> _WORK INSTRUCTIONS_:
Please transcribe the lines below exactly, and leave every image behind.

> _EXTRACTED MATERIAL_:
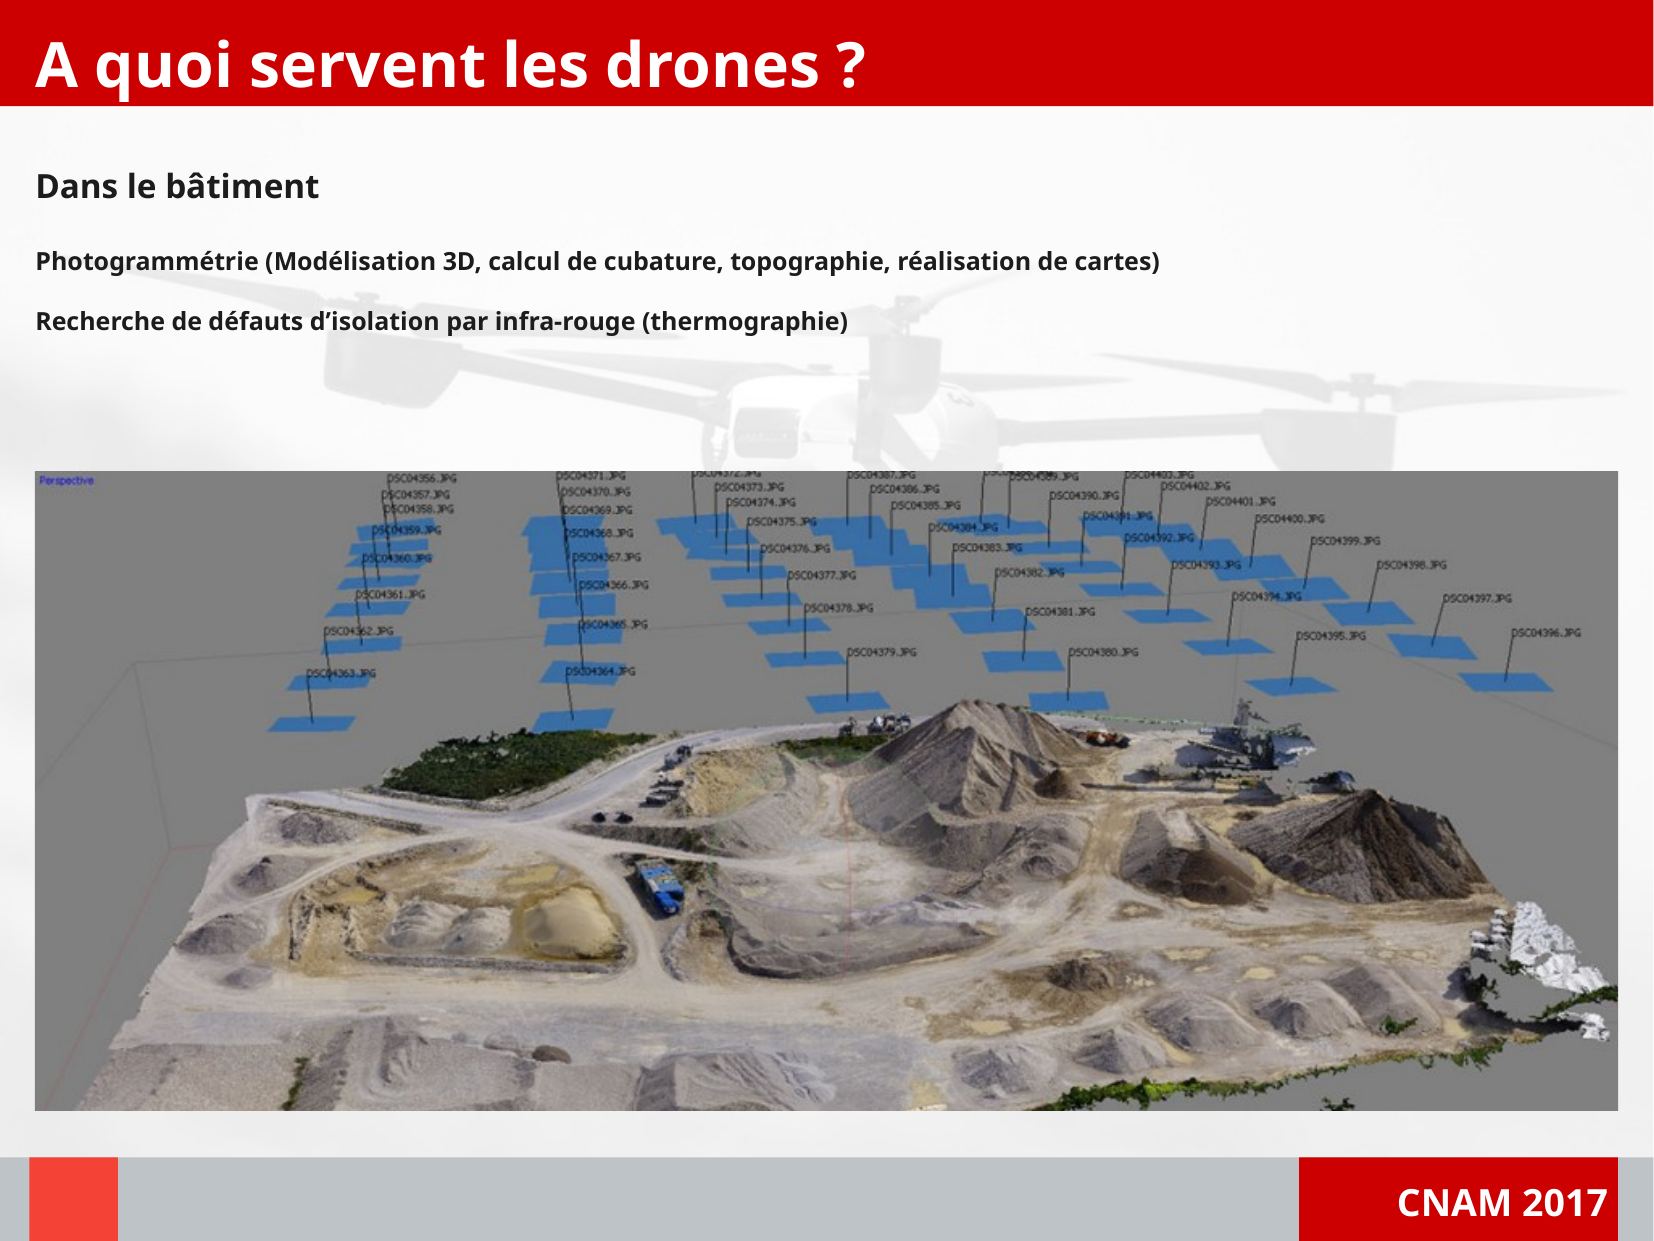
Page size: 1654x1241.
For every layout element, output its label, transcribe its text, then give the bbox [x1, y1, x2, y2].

picture [0, 107, 1654, 1157]
text_box Dans le bâtiment Photogrammétrie (Modélisation 3D, calcul de cubature, topographie, réalisation de cartes) Recherche de défauts d’isolation par infra-rouge (thermographie) [35, 165, 1618, 461]
text_box A quoi servent les drones ? [35, 0, 1571, 101]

> _EXPECTED ANSWER_:
Page size: 1654x1241.
For every layout element, output its label, transcribe its text, then give the bbox [x1, y1, x2, y2].

picture [0, 107, 1654, 1157]
text_box Dans le bâtiment Photogrammétrie (Modélisation 3D, calcul de cubature, topographie, réalisation de cartes) Recherche de défauts d’isolation par infra-rouge (thermographie) [35, 165, 1618, 461]
text_box A quoi servent les drones ? [35, 0, 1571, 101]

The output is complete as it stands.